The new Strategic Plan of the Ghana Immigration Service (GIS), rich in training direction for officers charged with border security management, is an appropriate response to the insecurity in the West African sub-region of which our country is an integral part.
Of course the previous one has outlived its usefulness in the face of emerging and sophisticated security challenges.
The West African sub-region has evolved to become home to terrorists, bandits and kidnappers.
A glimpse of the new policy direction as contained in the document came to light yesterday when the security agency engaged with stakeholders on enriching the publication.
We have consistently commented about the emerging spate of terrorism in our sub-region and how close it is to us in Ghana.
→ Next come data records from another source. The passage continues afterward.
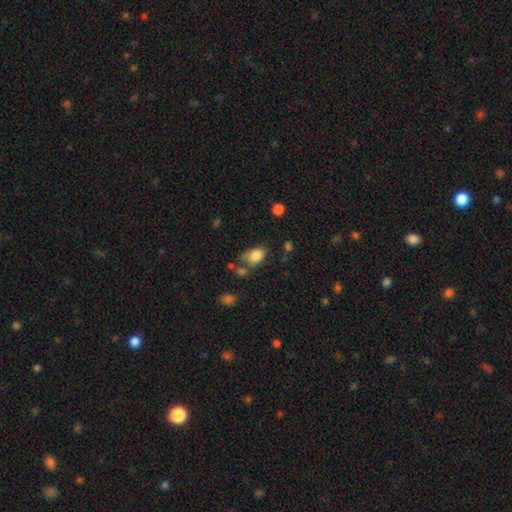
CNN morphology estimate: smooth 83%, star or artifact 9%, featured or disk 8%. Down the decision tree: how rounded — in between (82%); merging — none (53%).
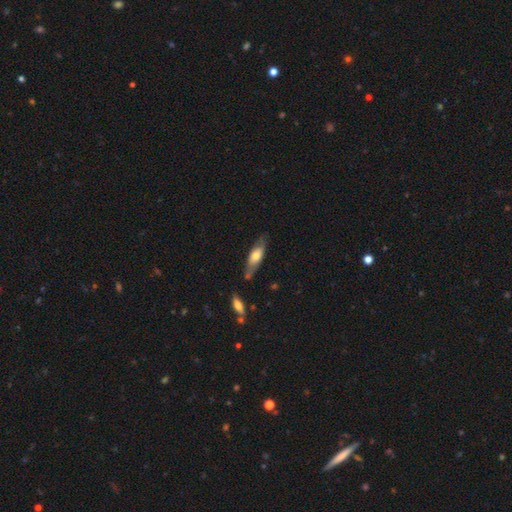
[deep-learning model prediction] Smooth or featured?
  - smooth: 57% *
  - featured or disk: 37%
  - star or artifact: 6%
How rounded?
  - in between: 57% *
  - cigar-shaped: 40%
  - round: 2%
Merging?
  - none: 65% *
  - minor disturbance: 22%
  - merger: 8%
  - major disturbance: 6%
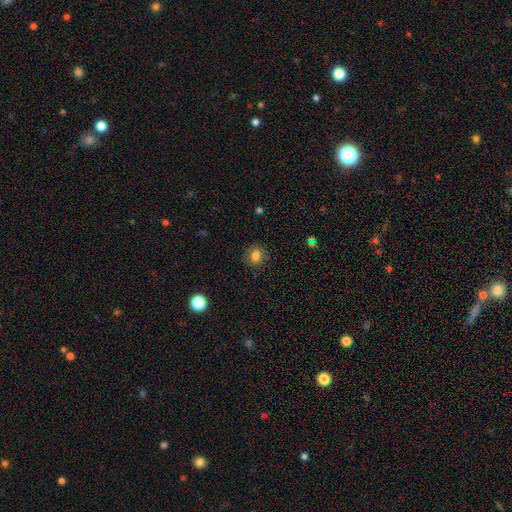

The wave of refugees from terrorist-infested Burkina Faso to Ghana speaks volumes about the subject and how we should be primed for eventualities as a country.
Our focus in such commentaries has been how to get policymakers to consider augmenting support for the GIS in the light of their constitutional mandate of securing our frontiers.
There could not have been a better response to the terrorism threat than altering as contained in the training regimen of officers at the Immigration Academy and by extension the Training School.
Officers, men and women, must be properly educated about the changed times in the light of terrorism next-door to our country.
Today's immigration officer must be one ready to take on and defeat terrorists who traverse our frontiers using time-tested tactics, field craft and fire control orders.
We are grateful to our development partners, especially the European Union, for their consistent support for our border security management, which lies on the bosom of the GIS, of course with support from other security agencies.
Government too deserves a pat on the back for eventually appreciating the importance of arming the service.
The gathering of representatives of key stakeholders in border security management such as the Ministry of Foreign Affairs and Regional Integration, Border Commission, Office of the Attorney General, including sister security agencies was an exercise in the right direction. The inputs of these germane agencies in appraising the strategic document cannot be overemphasised.
The management of the GIS did well by organising the forum; the dividends of inputs from the stakeholders would ensure a better primed immigration department ready for the task of warding off terrorists and persons whose presence on our territory won't inure to our interests.
Security is multifaceted, each department dovetailing to the other. It is for this reason that periodic engagement by the various security agencies is necessary.
The stakeholders' engagement of a couple of days ago should constitute the beginning of a periodic feature on the diaries of the security agencies. The engagements would enable the actors at the top echelon of their services to exchange notes and strategise for the future.
We shall use this opportunity to once more call upon government to consider providing more vehicles and related inputs such as weapons and accommodation, not forgetting communication gadgets to the GIS so they can discharge their constitutional mandates to satisfaction.